At the recent Senate hearing where Big Oil CEO's defended their billion dollar tax breaks, it was disclosed that the production cost of oil was nearly 90% less than its market price of $100 per barrel:
Rex Tillerson, the boss of ExxonMobil admitted last week that the price of oil–based purely on supply and demand- should be in the $60 to $70 a barrel range. The reason it’s above $100 a barrel, Tillerson explained, is due to the oil majors using futures contracts to lock in current high prices, and speculation that is engineered by the high-frequency trading of quantitative hedge funds...
Here are some other juicy disclosures from the hearing:
–The average cost of producing 1 barrel of oil was $11; the average price of the oil in the marketplace–$72– some 6.5 times the cost of getting the oil out of the ground.
–The profits for the big 6 oil companies was $36 billion in the year’s first quarter.

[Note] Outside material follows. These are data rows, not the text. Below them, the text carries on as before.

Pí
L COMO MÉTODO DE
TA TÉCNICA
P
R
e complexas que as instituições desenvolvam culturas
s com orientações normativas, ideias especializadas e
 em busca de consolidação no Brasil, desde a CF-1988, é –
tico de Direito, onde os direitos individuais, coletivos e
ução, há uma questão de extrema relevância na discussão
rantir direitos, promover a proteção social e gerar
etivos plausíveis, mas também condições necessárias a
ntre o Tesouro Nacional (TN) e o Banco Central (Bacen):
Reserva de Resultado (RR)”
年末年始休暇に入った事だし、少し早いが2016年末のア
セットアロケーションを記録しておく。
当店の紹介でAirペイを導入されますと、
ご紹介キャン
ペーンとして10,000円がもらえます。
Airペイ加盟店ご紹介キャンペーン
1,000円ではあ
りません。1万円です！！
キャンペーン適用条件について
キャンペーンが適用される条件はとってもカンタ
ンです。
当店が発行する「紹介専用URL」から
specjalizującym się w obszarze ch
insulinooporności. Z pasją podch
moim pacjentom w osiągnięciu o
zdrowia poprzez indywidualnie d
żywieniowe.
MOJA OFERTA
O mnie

A large part of the $36 billion was used to buyback shares or pay dividends to shareholders.
Saudi Prince Alwaleed says that production costs are even lower – in the range of $4 to $6 per barrel:
As Goldman Sachs has admitted, speculators have caused the price of oil to rise at least $25 per barrel above what fundamentals would dictate. In truth, the entire media narrative has been spun to mislead the public into believing that price moves are being driven by increases in demand. Despite the fact that oil consumption decreased by 1.1 Mbd over the last year, news outlets have suggested otherwise by stating that there has been a "drawdown of inventories". This is because deliveries of oil have decreased by 1.2 Mbd over the same period.
Clearly there is no shortage of oil, the US has 1.75Bn barrels of oil in storage, enough to offset 186 days of imports (9.4Mbd) and 60% of those imports come from Canada and Mexico, not OPEC so our 1,750 MILLION barrels of storage would offset over 500 days worth of imports from the Middle East and Africa – even if it was TOTALLY cut off...

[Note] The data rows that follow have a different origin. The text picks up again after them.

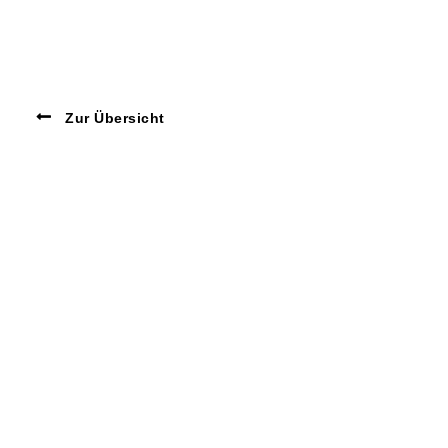
Zur Übersicht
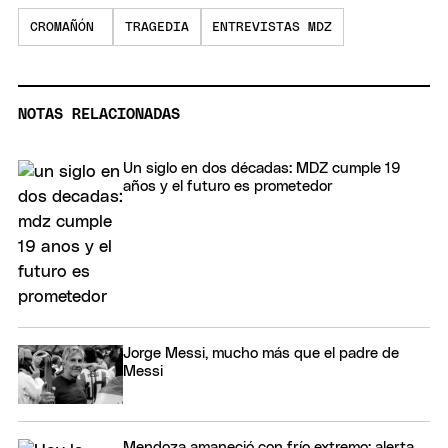
38
seconds
CROMAÑÓN
TRAGEDIA
ENTREVISTAS MDZ
NOTAS RELACIONADAS
Un siglo en dos décadas: MDZ cumple 19
años y el futuro es prometedor
Jorge Messi, mucho más que el padre de
Messi
Mendoza amaneció con frío extremo: alerta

Oil jumped yesterday, as it often does, on a draw-down in oil inventories which Criminal Narrators Boosting Crude play off as an indication that demand is picking up. This could not be further from truth! What CNBC, the WSJ or any kind of real journalist COULD do, in roughly 30 seconds, is LOOK at the ACTUAL EIA Report. Doing that, they would see that the net drawdown of 100,000 barrels was caused by Net Imports of crude dropping from 10.62Mbd last year to 9.42Mbd this year.